**WHAT TO DO**
Would you repeat exactly the part of the listing below that runs from the line containing "PARKER | SEAN" down to the line containing "CHAMPLIN | Greater than $50 |", inclusive, and nothing else?
┏━━
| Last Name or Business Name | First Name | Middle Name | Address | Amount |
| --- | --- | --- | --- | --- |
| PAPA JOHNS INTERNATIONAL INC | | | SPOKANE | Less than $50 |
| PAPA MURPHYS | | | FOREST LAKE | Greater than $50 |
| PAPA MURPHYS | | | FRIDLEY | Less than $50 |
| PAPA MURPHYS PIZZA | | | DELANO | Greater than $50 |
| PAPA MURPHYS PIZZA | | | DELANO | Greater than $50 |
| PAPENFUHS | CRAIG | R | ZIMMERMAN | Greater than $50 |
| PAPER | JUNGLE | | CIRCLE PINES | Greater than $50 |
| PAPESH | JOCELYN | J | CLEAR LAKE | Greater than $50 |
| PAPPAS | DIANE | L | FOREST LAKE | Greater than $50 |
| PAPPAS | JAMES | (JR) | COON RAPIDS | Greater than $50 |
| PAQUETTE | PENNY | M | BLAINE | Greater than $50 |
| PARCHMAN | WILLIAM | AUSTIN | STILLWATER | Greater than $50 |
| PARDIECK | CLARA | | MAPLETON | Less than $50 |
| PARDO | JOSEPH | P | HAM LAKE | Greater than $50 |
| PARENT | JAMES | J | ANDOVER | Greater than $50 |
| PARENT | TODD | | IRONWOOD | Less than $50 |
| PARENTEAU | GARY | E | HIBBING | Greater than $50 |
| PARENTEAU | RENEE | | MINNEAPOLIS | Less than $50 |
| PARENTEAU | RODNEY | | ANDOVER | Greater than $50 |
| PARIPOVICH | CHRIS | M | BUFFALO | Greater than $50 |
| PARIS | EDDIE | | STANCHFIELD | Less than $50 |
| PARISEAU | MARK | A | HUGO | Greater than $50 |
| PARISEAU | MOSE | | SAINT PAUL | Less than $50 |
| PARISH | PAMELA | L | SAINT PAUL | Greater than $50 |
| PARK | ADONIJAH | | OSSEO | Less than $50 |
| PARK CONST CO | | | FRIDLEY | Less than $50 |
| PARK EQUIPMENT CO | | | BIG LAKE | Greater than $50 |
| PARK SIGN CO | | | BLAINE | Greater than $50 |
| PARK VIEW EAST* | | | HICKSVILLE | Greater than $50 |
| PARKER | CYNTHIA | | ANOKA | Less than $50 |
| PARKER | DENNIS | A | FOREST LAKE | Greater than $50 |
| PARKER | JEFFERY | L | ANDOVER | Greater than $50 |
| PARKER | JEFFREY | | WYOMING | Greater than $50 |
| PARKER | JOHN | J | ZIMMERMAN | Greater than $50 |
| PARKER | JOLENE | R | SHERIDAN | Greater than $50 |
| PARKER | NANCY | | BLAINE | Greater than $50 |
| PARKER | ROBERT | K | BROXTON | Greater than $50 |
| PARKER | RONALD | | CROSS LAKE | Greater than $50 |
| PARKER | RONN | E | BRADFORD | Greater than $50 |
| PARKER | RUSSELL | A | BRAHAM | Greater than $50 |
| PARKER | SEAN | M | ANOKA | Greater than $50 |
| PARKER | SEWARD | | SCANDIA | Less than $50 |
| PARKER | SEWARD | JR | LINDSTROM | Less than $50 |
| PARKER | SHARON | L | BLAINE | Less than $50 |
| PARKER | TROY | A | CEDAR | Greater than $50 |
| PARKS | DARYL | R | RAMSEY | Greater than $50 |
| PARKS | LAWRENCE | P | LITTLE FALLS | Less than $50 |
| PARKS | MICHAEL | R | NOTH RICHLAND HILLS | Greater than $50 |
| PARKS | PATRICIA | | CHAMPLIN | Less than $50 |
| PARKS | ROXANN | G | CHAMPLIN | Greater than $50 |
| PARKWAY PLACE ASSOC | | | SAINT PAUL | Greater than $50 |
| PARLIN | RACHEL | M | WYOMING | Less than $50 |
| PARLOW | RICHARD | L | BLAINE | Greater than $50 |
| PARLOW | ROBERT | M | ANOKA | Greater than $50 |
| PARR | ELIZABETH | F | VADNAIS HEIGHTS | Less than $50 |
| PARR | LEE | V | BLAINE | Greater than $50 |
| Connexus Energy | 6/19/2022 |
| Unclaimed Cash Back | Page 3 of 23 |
┗━━
┏━━
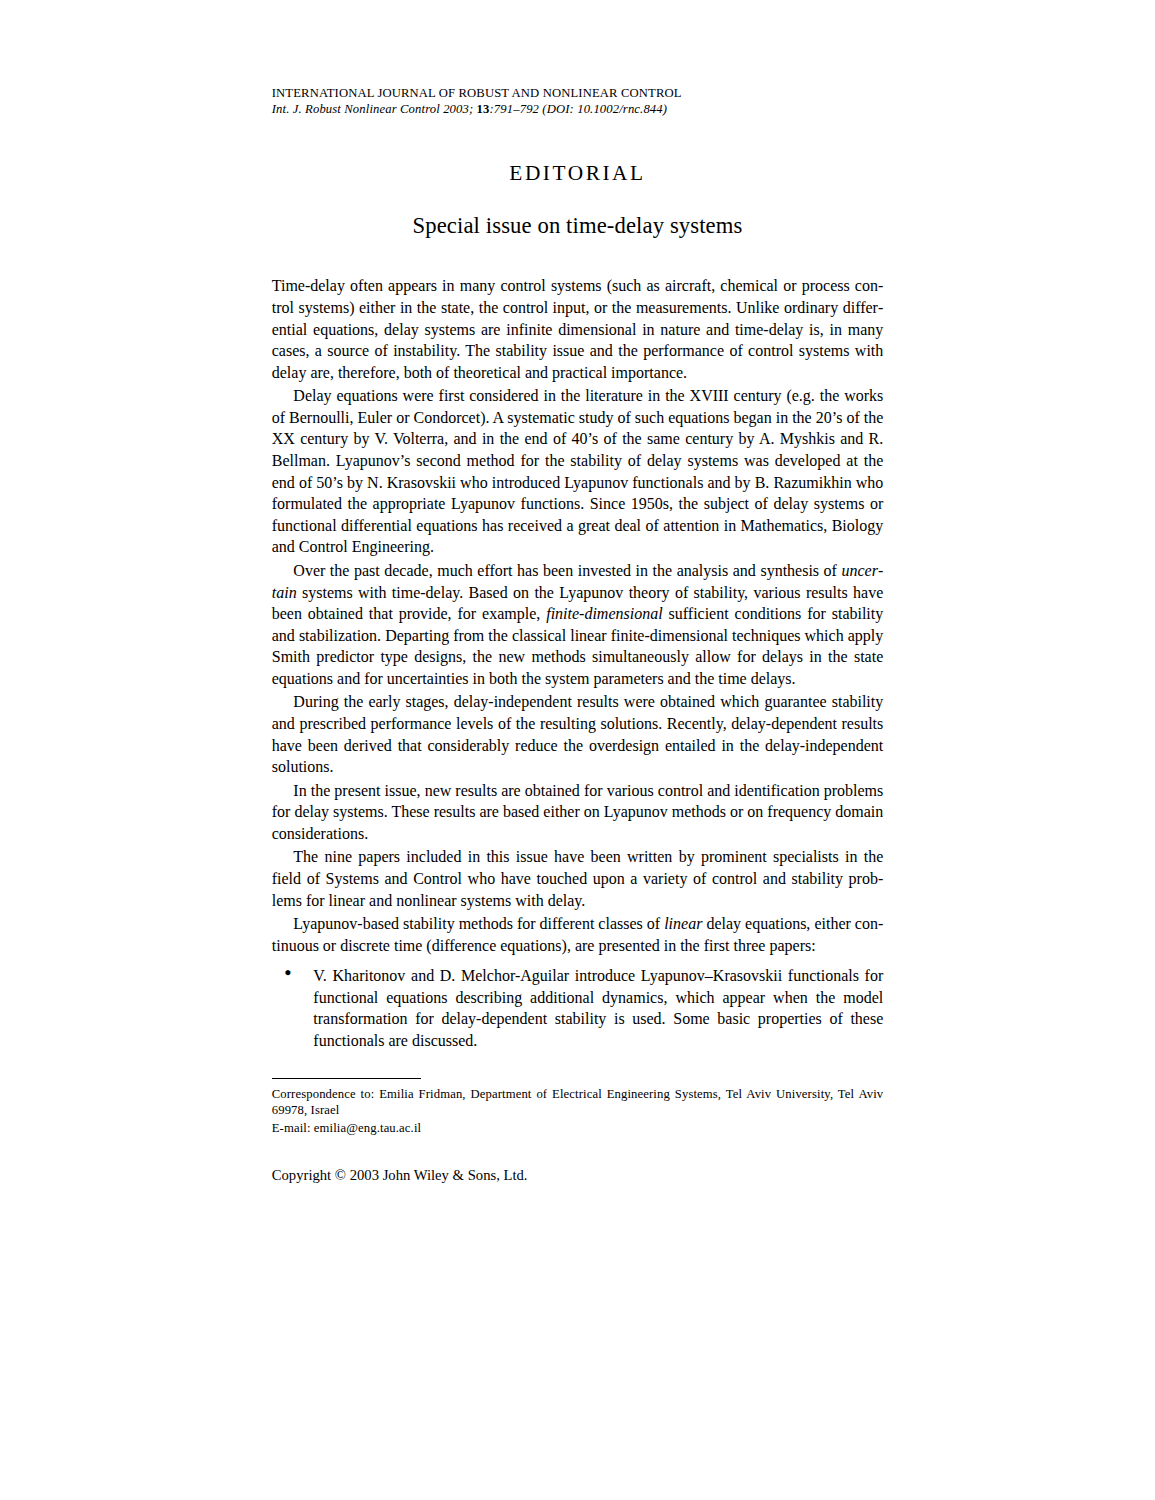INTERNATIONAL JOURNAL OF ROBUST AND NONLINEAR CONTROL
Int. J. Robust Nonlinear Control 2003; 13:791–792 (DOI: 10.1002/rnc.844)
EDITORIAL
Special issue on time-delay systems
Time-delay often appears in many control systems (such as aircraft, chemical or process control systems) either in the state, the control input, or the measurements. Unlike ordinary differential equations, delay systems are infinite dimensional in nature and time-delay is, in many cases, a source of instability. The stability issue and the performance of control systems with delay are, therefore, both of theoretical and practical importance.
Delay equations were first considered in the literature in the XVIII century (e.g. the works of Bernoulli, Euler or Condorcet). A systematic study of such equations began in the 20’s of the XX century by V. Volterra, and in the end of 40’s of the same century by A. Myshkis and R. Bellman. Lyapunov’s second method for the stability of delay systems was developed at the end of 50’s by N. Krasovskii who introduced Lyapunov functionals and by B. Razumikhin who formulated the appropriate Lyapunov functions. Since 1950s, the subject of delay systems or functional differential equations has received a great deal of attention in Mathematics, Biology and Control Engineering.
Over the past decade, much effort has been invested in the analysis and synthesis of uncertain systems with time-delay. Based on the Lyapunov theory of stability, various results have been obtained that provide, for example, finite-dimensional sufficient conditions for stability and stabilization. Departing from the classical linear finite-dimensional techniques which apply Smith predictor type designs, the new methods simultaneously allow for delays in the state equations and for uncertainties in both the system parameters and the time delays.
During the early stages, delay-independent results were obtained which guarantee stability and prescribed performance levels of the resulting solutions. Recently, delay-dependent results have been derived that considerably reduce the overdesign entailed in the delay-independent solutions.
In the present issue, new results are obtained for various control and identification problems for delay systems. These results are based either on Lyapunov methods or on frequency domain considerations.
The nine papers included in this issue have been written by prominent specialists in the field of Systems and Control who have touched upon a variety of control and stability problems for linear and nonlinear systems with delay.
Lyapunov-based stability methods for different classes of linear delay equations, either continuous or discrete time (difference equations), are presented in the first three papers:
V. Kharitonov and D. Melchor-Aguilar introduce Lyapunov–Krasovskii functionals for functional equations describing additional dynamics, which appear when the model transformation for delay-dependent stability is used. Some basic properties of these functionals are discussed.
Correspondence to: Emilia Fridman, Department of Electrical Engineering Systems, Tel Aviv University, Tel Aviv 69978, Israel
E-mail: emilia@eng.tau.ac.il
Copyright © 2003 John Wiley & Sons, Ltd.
┗━━
**ANSWER SECTION**
| PARKER | SEAN | M | ANOKA | Greater than $50 |
| PARKER | SEWARD | | SCANDIA | Less than $50 |
| PARKER | SEWARD | JR | LINDSTROM | Less than $50 |
| PARKER | SHARON | L | BLAINE | Less than $50 |
| PARKER | TROY | A | CEDAR | Greater than $50 |
| PARKS | DARYL | R | RAMSEY | Greater than $50 |
| PARKS | LAWRENCE | P | LITTLE FALLS | Less than $50 |
| PARKS | MICHAEL | R | NOTH RICHLAND HILLS | Greater than $50 |
| PARKS | PATRICIA | | CHAMPLIN | Less than $50 |
| PARKS | ROXANN | G | CHAMPLIN | Greater than $50 |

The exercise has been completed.